━━━━━ Record set

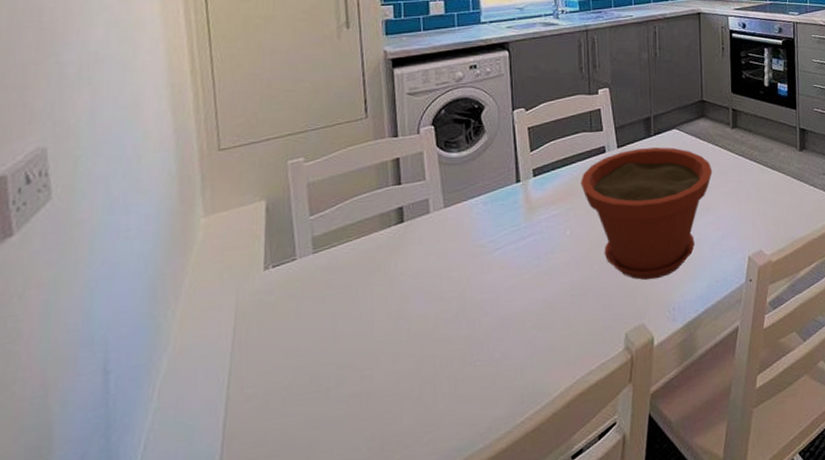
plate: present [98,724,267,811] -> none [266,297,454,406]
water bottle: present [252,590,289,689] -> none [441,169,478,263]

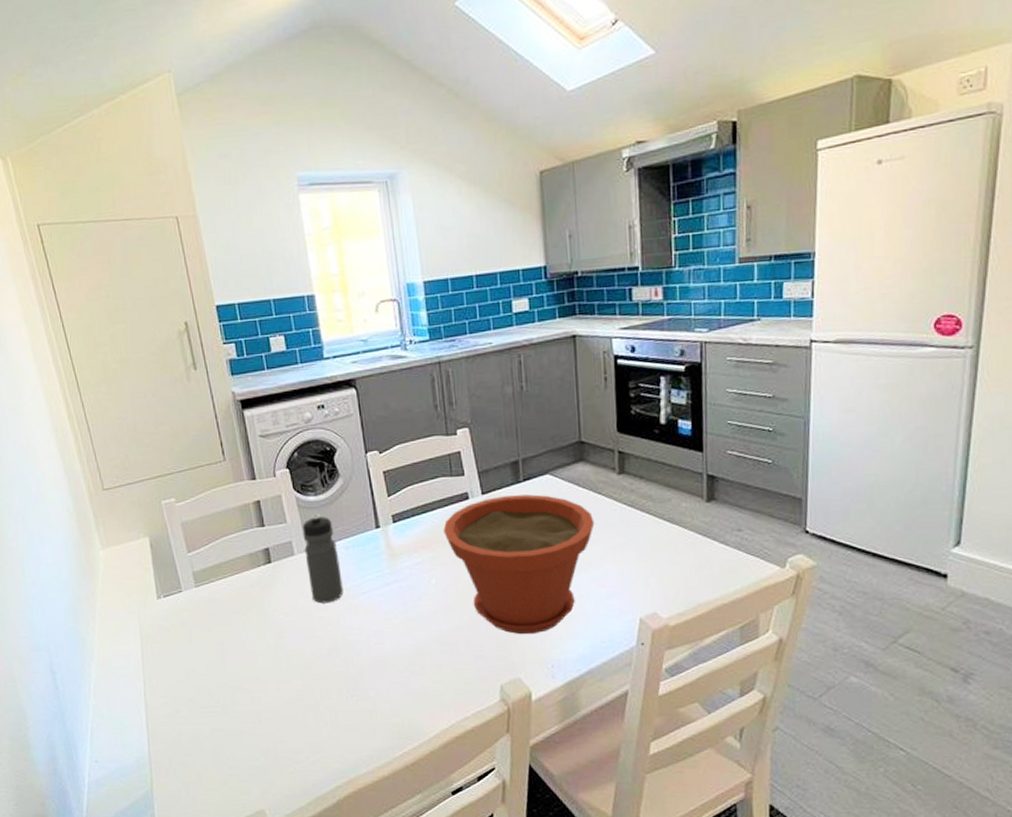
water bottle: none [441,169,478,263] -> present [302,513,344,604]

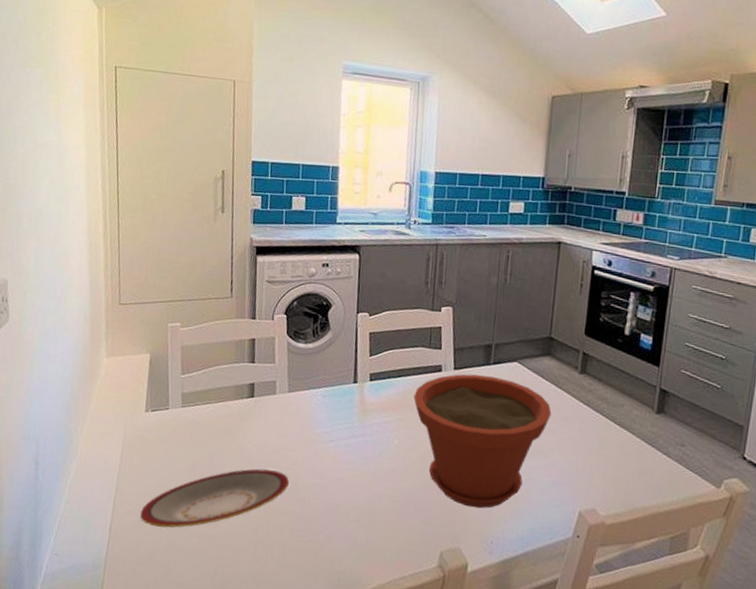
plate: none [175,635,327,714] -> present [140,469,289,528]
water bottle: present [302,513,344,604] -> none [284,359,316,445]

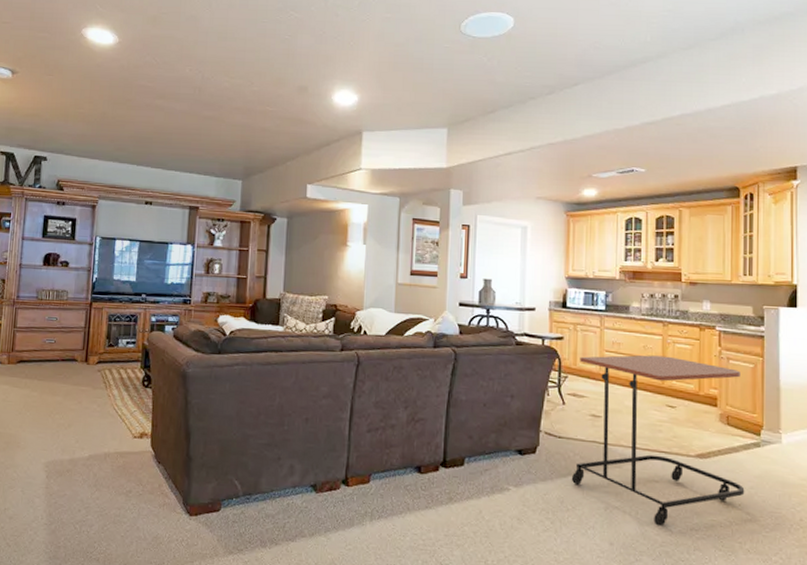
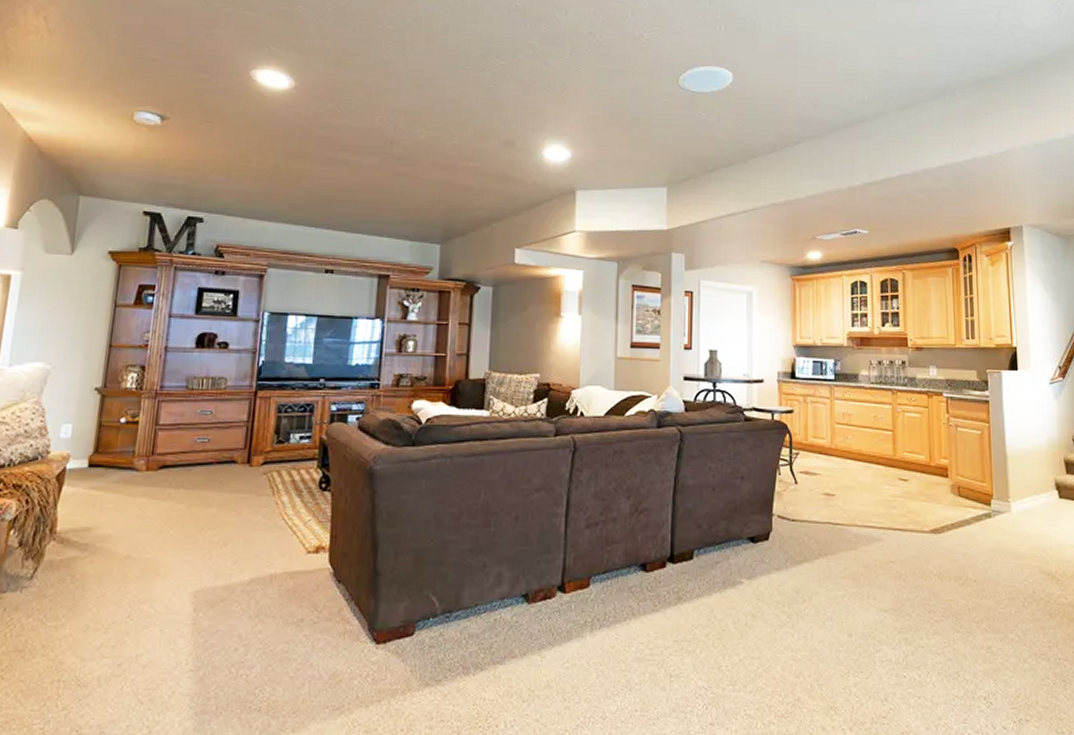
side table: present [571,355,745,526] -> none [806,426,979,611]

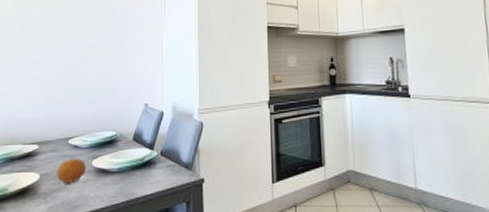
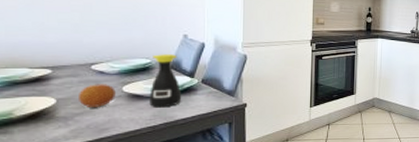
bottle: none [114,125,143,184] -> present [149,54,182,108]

━━━━━━━━━━
━━━━━ Record set

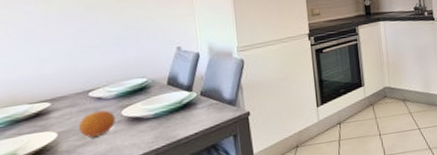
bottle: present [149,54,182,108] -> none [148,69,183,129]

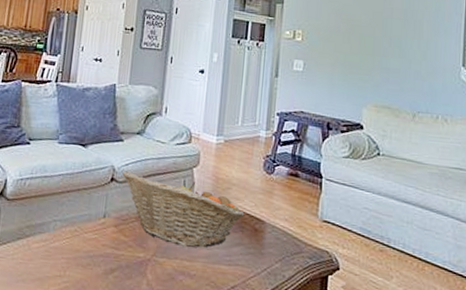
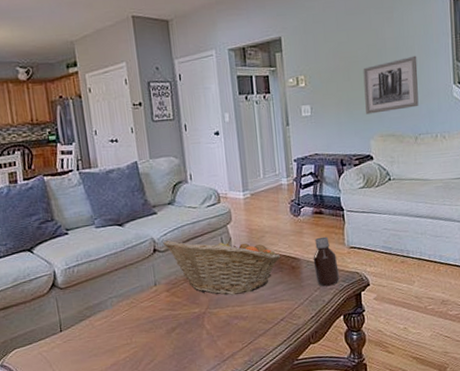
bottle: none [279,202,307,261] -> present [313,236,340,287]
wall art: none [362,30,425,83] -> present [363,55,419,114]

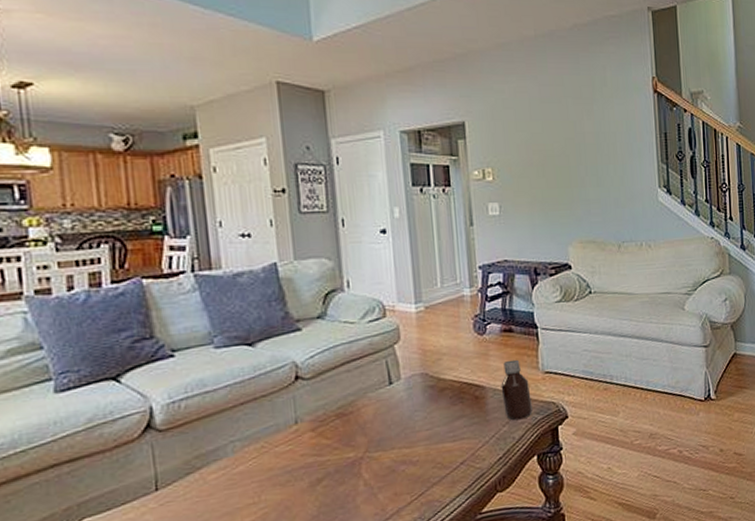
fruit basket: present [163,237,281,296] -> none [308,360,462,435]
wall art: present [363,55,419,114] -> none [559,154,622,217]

━━━━━━━━━━

Exercise goal: Copy word for word the lines of the records above from the one with "wall art: none" up to and including the one with "wall art: present". Skip the pictures.

Result of the task:
wall art: none [362,30,425,83] -> present [363,55,419,114]

fruit basket: present [163,237,281,296] -> none [308,360,462,435]
wall art: present [363,55,419,114] -> none [559,154,622,217]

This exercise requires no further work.